If you don’t clean your plate, children in India and China will starve. This theory was popular with The Greatest Generation (i.e. my mother) but the concept is not so great. I never understood the precise connection.

When I was doing work in India a few years ago, I had dinner with a family near Delhi. As the mother encouraged her son to eat more, I asked if her mother used the starving children in China and India story when she was a child. She replied, “Yes but not the China part.” That makes sense.

I have a friend who lives in Houston, Texas, who manages to stay if fairly good shape and never seems concerned about dieting and weight management. But I think Gary’s ideas may not be very scientific. Here are a few of his wisdoms passed on to me that seem to work for him.

If you break something in two (like a biscuit), many of the calories escape into the air. If you break tasty morsels into multiple pieces, eating only a small piece at a time, most of the calories are simply lost.

If you eat a piece of fruit or vegetable, that neutralizes bad stuff you also eat. Eat a banana and the secret stuff in the fruit attacks and removes the calories in a donut for example.

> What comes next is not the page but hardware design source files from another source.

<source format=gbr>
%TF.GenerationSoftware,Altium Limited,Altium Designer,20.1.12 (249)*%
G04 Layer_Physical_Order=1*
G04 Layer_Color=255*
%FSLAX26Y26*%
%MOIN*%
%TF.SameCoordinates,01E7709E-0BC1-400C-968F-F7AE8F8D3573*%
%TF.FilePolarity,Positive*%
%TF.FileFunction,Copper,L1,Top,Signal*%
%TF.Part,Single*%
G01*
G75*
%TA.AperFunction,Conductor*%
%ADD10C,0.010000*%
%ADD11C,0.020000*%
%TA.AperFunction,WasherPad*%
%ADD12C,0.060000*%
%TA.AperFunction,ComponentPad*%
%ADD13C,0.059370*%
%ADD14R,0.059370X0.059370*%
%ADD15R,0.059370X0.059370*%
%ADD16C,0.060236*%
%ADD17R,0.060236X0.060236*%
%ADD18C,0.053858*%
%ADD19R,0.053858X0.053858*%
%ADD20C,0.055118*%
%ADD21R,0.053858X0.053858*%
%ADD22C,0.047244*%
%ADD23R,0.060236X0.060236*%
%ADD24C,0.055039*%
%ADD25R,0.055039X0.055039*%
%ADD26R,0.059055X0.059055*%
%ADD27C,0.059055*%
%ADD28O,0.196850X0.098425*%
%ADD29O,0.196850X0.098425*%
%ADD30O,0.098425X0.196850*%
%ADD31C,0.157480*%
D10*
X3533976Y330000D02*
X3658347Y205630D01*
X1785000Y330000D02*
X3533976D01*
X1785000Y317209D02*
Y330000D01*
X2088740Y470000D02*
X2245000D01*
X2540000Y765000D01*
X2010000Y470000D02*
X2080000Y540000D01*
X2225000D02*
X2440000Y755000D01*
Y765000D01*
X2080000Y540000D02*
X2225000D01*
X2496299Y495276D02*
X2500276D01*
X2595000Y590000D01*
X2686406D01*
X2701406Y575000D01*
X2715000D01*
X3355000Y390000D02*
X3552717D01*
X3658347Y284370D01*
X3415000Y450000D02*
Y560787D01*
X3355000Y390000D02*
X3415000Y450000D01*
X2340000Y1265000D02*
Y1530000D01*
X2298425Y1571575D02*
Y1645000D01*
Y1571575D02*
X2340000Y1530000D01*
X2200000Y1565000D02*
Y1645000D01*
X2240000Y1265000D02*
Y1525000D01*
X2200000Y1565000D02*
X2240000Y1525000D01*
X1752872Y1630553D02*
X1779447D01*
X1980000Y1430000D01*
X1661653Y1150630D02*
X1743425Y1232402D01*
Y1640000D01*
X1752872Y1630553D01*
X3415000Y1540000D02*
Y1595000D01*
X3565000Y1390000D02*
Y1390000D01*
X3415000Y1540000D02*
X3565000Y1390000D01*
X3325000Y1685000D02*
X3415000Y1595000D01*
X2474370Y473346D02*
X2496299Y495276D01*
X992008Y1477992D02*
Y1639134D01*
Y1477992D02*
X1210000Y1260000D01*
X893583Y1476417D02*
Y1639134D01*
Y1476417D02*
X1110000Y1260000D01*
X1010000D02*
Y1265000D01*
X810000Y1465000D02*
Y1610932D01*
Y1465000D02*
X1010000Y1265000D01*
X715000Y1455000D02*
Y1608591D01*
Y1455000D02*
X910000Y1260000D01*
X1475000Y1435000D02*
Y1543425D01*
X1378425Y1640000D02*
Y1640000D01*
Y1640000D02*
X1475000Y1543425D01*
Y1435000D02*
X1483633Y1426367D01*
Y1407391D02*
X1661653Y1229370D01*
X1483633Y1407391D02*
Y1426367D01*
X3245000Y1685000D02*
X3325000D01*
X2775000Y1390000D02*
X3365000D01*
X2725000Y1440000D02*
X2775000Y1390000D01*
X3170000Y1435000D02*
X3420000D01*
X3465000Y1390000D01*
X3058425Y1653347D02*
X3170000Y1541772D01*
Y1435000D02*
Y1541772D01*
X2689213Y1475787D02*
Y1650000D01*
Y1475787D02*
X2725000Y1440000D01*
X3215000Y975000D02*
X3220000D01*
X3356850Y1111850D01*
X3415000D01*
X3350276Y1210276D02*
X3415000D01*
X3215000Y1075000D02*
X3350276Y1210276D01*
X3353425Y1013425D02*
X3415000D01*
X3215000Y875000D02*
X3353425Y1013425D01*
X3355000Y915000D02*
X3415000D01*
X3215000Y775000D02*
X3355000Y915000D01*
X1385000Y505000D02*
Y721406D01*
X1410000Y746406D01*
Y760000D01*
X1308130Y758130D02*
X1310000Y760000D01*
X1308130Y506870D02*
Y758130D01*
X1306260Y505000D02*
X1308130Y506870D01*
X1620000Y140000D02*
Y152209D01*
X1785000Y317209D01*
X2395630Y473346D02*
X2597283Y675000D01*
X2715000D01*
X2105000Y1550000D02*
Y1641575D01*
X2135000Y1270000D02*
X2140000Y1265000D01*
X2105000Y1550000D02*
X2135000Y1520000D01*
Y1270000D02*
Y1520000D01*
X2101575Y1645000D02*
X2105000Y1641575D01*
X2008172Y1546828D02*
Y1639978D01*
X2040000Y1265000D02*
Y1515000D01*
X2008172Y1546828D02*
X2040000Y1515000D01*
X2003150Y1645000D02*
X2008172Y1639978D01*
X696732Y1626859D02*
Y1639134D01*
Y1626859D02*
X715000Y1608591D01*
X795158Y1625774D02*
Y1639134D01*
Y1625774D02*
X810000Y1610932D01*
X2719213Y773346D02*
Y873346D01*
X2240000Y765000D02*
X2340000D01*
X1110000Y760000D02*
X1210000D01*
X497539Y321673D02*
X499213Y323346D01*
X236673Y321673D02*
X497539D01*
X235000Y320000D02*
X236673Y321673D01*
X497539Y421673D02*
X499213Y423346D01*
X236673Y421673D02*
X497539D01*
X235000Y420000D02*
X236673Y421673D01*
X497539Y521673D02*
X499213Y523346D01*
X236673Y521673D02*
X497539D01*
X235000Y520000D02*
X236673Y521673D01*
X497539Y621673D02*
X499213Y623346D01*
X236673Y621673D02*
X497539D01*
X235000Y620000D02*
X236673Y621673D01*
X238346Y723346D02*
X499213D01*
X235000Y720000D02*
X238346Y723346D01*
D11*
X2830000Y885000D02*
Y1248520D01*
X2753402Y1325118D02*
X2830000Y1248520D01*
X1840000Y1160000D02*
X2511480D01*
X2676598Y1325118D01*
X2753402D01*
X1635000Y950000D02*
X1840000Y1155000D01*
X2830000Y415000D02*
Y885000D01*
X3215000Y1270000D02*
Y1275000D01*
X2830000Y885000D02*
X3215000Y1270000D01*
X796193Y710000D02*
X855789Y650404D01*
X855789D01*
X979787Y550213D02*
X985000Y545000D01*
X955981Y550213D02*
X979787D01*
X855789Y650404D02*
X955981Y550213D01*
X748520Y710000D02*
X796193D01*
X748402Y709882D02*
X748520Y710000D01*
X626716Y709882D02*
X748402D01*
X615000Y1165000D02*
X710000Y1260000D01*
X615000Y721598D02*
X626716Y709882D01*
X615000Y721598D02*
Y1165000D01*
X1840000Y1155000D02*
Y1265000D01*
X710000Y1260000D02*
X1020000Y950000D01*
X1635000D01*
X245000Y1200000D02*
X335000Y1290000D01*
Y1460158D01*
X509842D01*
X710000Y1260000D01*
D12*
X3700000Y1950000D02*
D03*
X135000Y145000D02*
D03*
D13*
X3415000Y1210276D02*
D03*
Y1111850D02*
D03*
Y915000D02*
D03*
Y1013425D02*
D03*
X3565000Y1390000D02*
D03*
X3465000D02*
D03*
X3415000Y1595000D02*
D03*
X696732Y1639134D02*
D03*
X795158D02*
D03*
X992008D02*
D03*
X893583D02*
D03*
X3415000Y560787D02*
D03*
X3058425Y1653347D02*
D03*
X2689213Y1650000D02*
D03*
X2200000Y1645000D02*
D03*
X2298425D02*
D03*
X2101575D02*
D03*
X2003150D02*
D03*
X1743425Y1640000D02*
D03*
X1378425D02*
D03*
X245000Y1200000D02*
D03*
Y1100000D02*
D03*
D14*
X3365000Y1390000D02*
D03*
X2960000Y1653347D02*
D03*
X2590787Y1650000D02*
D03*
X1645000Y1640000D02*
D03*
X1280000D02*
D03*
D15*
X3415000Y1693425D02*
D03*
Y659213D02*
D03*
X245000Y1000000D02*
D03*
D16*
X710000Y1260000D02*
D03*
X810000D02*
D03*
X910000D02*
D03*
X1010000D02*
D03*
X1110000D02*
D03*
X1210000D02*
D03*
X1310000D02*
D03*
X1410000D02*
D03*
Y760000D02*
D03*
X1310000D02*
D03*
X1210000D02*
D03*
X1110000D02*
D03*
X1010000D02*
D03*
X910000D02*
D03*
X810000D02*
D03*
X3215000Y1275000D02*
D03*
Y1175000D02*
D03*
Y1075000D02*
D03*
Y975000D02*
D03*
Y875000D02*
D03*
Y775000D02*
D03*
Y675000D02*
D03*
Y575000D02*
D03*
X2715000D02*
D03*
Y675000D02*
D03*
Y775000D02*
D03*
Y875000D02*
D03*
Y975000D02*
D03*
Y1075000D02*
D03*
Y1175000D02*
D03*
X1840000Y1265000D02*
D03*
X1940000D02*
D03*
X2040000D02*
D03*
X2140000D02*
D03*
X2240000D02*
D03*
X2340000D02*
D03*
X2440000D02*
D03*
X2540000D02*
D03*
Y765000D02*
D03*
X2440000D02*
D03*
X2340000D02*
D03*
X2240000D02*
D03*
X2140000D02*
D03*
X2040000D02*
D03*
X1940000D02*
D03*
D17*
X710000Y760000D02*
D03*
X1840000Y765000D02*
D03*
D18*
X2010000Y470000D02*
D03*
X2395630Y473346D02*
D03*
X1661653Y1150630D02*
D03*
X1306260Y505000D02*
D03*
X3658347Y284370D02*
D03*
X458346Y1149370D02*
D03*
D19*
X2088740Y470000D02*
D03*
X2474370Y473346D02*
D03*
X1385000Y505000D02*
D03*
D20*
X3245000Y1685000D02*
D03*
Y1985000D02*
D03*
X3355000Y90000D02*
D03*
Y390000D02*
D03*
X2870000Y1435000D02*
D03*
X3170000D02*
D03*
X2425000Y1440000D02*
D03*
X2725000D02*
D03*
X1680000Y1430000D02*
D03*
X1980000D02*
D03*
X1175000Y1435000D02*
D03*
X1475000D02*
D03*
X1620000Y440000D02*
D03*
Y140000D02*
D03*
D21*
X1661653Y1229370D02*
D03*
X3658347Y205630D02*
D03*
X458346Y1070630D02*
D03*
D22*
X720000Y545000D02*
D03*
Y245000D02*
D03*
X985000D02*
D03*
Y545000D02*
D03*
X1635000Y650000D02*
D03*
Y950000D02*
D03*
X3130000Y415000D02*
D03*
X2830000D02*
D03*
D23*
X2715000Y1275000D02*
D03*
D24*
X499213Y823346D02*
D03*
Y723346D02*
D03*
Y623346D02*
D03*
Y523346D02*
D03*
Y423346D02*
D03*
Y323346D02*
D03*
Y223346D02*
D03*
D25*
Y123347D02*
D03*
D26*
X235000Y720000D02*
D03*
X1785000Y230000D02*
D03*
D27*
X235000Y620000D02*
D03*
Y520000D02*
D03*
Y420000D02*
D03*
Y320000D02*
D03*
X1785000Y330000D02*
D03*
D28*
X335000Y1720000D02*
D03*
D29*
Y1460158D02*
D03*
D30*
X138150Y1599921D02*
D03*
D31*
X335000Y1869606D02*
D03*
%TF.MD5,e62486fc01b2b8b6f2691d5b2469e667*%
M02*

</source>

Drinking water causes weight loss. Washing down biscuits and cakes with lots of water makes the calories flow through the body without stopping or adding fat.

Eating while standing or walking makes the calories harder to collect in the body compared to eating while sitting. No wonder people who ‘eat on the run’ tend to be thinner.

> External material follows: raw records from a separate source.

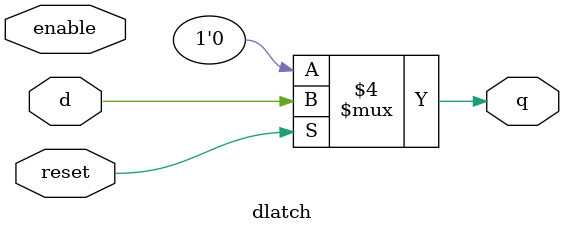
<source format=v>
module dlatch(input d, input enable,input reset,output reg q);
always@(enable or reset)
begin
if(!reset) begin
q=0;
end
else
begin
q<=d;
end
end
endmodule
</source>
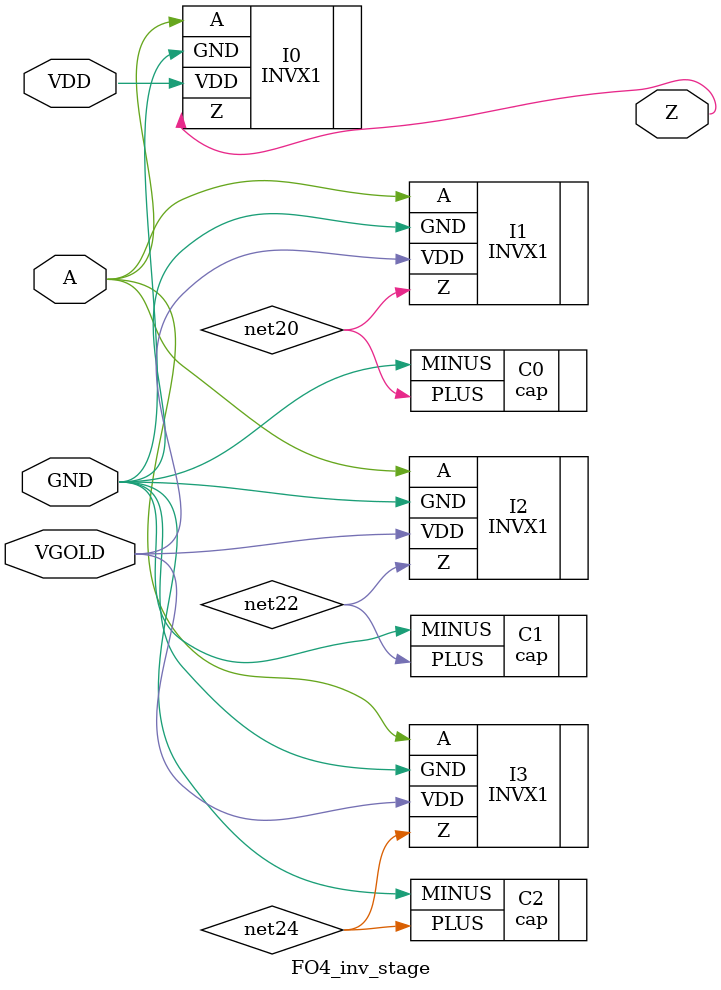
<source format=v>

module FO4_inv_stage (
VGOLD,VDD,A,GND,Z );
input  VGOLD;
input  VDD;
input  A;
input  GND;
output  Z;
wire VGOLD;
wire VDD;
wire Z;
wire net24;
wire A;
wire GND;
wire net20;
wire net22;

cap    
 C2  ( .PLUS( net24 ), .MINUS( GND ) );

cap    
 C1  ( .PLUS( net22 ), .MINUS( GND ) );

cap    
 C0  ( .PLUS( net20 ), .MINUS( GND ) );

INVX1    
 I0  ( .VDD( VDD ), .Z( Z ), .A( A ), .GND( GND ) );

INVX1    
 I1  ( .VDD( VGOLD ), .Z( net20 ), .A( A ), .GND( GND ) );

INVX1    
 I2  ( .VDD( VGOLD ), .Z( net22 ), .A( A ), .GND( GND ) );

INVX1    
 I3  ( .VDD( VGOLD ), .Z( net24 ), .A( A ), .GND( GND ) );

endmodule


</source>
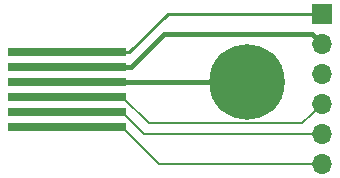
<source format=gbr>
G04 #@! TF.GenerationSoftware,KiCad,Pcbnew,(5.0.2)-1*
G04 #@! TF.CreationDate,2019-05-05T03:28:13-07:00*
G04 #@! TF.ProjectId,pickit3-icsp-adapter,7069636b-6974-4332-9d69-6373702d6164,rev?*
G04 #@! TF.SameCoordinates,Original*
G04 #@! TF.FileFunction,Copper,L1,Top*
G04 #@! TF.FilePolarity,Positive*
%FSLAX46Y46*%
G04 Gerber Fmt 4.6, Leading zero omitted, Abs format (unit mm)*
G04 Created by KiCad (PCBNEW (5.0.2)-1) date 5/5/2019 3:28:13 AM*
%MOMM*%
%LPD*%
G01*
G04 APERTURE LIST*
G04 #@! TA.AperFunction,ComponentPad*
%ADD10O,1.700000X1.700000*%
G04 #@! TD*
G04 #@! TA.AperFunction,ComponentPad*
%ADD11R,1.700000X1.700000*%
G04 #@! TD*
G04 #@! TA.AperFunction,SMDPad,CuDef*
%ADD12R,10.000000X0.680000*%
G04 #@! TD*
G04 #@! TA.AperFunction,ComponentPad*
%ADD13C,0.800000*%
G04 #@! TD*
G04 #@! TA.AperFunction,ComponentPad*
%ADD14C,6.400000*%
G04 #@! TD*
G04 #@! TA.AperFunction,Conductor*
%ADD15C,0.400000*%
G04 #@! TD*
G04 #@! TA.AperFunction,Conductor*
%ADD16C,0.250000*%
G04 #@! TD*
G04 #@! TA.AperFunction,Conductor*
%ADD17C,0.200000*%
G04 #@! TD*
G04 APERTURE END LIST*
D10*
G04 #@! TO.P,J1,6*
G04 #@! TO.N,/LVP*
X135890000Y-99615001D03*
G04 #@! TO.P,J1,5*
G04 #@! TO.N,/ICSPCLK*
X135890000Y-97075001D03*
G04 #@! TO.P,J1,4*
G04 #@! TO.N,/ICSPDAT*
X135890000Y-94535001D03*
G04 #@! TO.P,J1,3*
G04 #@! TO.N,/VSS*
X135890000Y-91995001D03*
G04 #@! TO.P,J1,2*
G04 #@! TO.N,/VDD*
X135890000Y-89455001D03*
D11*
G04 #@! TO.P,J1,1*
G04 #@! TO.N,/VPP*
X135890000Y-86915001D03*
G04 #@! TD*
D12*
G04 #@! TO.P,J2,6*
G04 #@! TO.N,/LVP*
X114300000Y-96520000D03*
G04 #@! TO.P,J2,5*
G04 #@! TO.N,/ICSPCLK*
X114300000Y-95250000D03*
G04 #@! TO.P,J2,4*
G04 #@! TO.N,/ICSPDAT*
X114300000Y-93980000D03*
G04 #@! TO.P,J2,3*
G04 #@! TO.N,/VSS*
X114300000Y-92710000D03*
G04 #@! TO.P,J2,2*
G04 #@! TO.N,/VDD*
X114300000Y-91440000D03*
G04 #@! TO.P,J2,1*
G04 #@! TO.N,/VPP*
X114300000Y-90170000D03*
G04 #@! TD*
D13*
G04 #@! TO.P,H1,1*
G04 #@! TO.N,/VSS*
X131237056Y-91012944D03*
X129540000Y-90310000D03*
X127842944Y-91012944D03*
X127140000Y-92710000D03*
X127842944Y-94407056D03*
X129540000Y-95110000D03*
X131237056Y-94407056D03*
X131940000Y-92710000D03*
D14*
X129540000Y-92710000D03*
G04 #@! TD*
D15*
G04 #@! TO.N,/VSS*
X114300000Y-92710000D02*
X129540000Y-92710000D01*
D16*
G04 #@! TO.N,/VPP*
X122804999Y-86915001D02*
X135890000Y-86915001D01*
X114300000Y-90170000D02*
X119550000Y-90170000D01*
X119550000Y-90170000D02*
X122804999Y-86915001D01*
D15*
G04 #@! TO.N,/VDD*
X135040001Y-88605002D02*
X135890000Y-89455001D01*
X122534998Y-88605002D02*
X135040001Y-88605002D01*
X114300000Y-91440000D02*
X119700000Y-91440000D01*
X119700000Y-91440000D02*
X122534998Y-88605002D01*
D17*
G04 #@! TO.N,/ICSPDAT*
X135040001Y-95385000D02*
X135890000Y-94535001D01*
X134215000Y-96210001D02*
X135040001Y-95385000D01*
X121190001Y-96210001D02*
X134215000Y-96210001D01*
X118960000Y-93980000D02*
X121190001Y-96210001D01*
X114300000Y-93980000D02*
X118960000Y-93980000D01*
G04 #@! TO.N,/ICSPCLK*
X133417919Y-97075001D02*
X135890000Y-97075001D01*
X120785001Y-97075001D02*
X133417919Y-97075001D01*
X114300000Y-95250000D02*
X118960000Y-95250000D01*
X118960000Y-95250000D02*
X120785001Y-97075001D01*
G04 #@! TO.N,/LVP*
X133417919Y-99615001D02*
X135890000Y-99615001D01*
X122055001Y-99615001D02*
X133417919Y-99615001D01*
X114300000Y-96520000D02*
X118960000Y-96520000D01*
X118960000Y-96520000D02*
X122055001Y-99615001D01*
G04 #@! TD*
M02*

</source>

Hanging around thin people makes you thinner while hanging with fat people makes you fatter. This evidently has something to do with electrons and complicated physics. I guess the fat molecules hop across to others nearby. Have you noticed how couples are often both thin or fat? Proves the point.


I am not looking forward to next week after failing the mirror test today. I will recheck the mirror test tomorrow hoping for a miracle or temporary loss of eyesight, but it appears I am about to embark on a difficult journey that involves combating gravity, the alignment of the solar system, habits bred since birth, evil temptations on every street corner, addiction, and fewer and fewer role models. It sounds like a horror film; only it’s not a film. At least I have some handy techniques from Gary to help me through the process.